植物の魅力、伝えたい! ワンルームはまるで植物園 60種ひしめく中で暮らす大学院生(2)「U30のコンパス」

 

 

 京都大大学院で雑草を研究する野村康之(のむら・やすゆき)さん(25)にとって、今感じている植物の魅力は何か、聞いてみた。

 「動けないという制約の中で生き残ってきたこと」という答えが返ってきた。特に食虫植物は、虫の捕まえ方などで種類ごとに違った生存戦略のパターンがあるのがたまらないという。

 例えば、ウツボカズラは葉の先につぼをぶら下げ、足を滑らせて落ちてきた虫をためている消化液で捕食する。ゲンリセアは、地下に逆Y字の白くて細い管を延ばし、管の隙間を土の隙間と勘違いして入り込んだ地中の微生物を捕らえる。育てていると、それぞれの生き方が見えてくる。

 動けないとはいえ、毎日を共に暮らしていると「命の躍動を感じる」瞬間に何度も立ち会うことができる。葉を落とした枝が一斉に芽吹くとき、1日で花が開いては閉じるとき…。

研究対象の「チガヤ」を採集するフィールドワークに出る野村さん=野村さん提供

 大学ではイネによく似たチガヤという雑草のDNAを分析し、交配の仕方や地域への分布の仕方などの生態を研究している。午前9時ごろに研究室に入り、おおよそ3時間を実験に、2時間を研究室の畑の世話にあてる。残った時間で論文を書いたり、ゼミの準備をしたりして、帰宅は午後8時ごろだ。

 今の生活ができているのはさまざまな偶然が重なった結果だという。ブルーベリー栽培の驚き、大学で、生きものへの愛情を共有する仲間と出会えたこと…。今は研究の環境にも恵まれている。

 これからは、自分も将来を担う若者に植物の魅力を伝えたい。地方の高校生向けに出張講義を開く活動に参加し、ブルーベリーを育てた体験談や、自分が栽培する植物を実際に見せながら、その生存戦略を解説したりして植物の面白さを語ってきた。

 目指すのは、イギリスで園芸の名手を指す「グリーン・フィンガーズ」がやっているような植物との関わり方だ。指が緑になるほど個々の植物と向き合い、その性質を考える。栽培を通してその植物の個性に合った育て方を探る。植物も次世代の人材も丁寧に育てる、そんな研究者を目指している。

▽取材を終えて

各地の高校生に出張講義をする活動で、植物のおもしろさを語る=野村さん提供

 野村さんは大学のサークルの後輩だ。わたしが学生の頃から「部屋は植物でいっぱい」と聞いていたので、半分怖いもの見たさで訪れた。最初は、見たことも聞いたこともない奇妙な形の植物に目がいったが、取材を終えて印象に残ったのは、野村さんの強い好奇心だった。食べ終わった果物の種を植えるという発想は、自分には全くなかった。

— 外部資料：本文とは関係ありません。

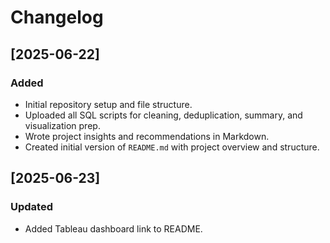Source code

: # Changelog

## [2025-06-22]
### Added
- Initial repository setup and file structure.
- Uploaded all SQL scripts for cleaning, deduplication, summary, and visualization prep.
- Wrote project insights and recommendations in Markdown.
- Created initial version of `README.md` with project overview and structure.

## [2025-06-23]
### Updated
- Added Tableau dashboard link to README.
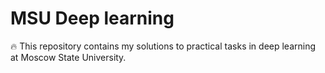 # MSU Deep learning
:fire: This repository contains my solutions to practical tasks in deep learning at Moscow State University.
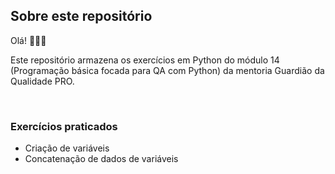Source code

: ## Sobre este repositório

Olá! 👋🏼😀  

Este repositório armazena os exercícios em Python do módulo 14 (Programação básica focada para QA com Python) da mentoria Guardião da Qualidade PRO.

<br>

### Exercícios praticados

- Criação de variáveis
- Concatenação de dados de variáveis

 ふとした疑問をなおざりにせず、自分の手で確認して自分なりの結論を出す喜び。毎日見ている植物たちの微妙な変化に気づける楽しさ。それらを原動力に、さらに「植物の生き方」の探求を続ける野村さんと話していると、植物に全く詳しくない私もわくわくした。自分の好奇心に素直に、誠実に向き合うエネルギーをもらえた気がした。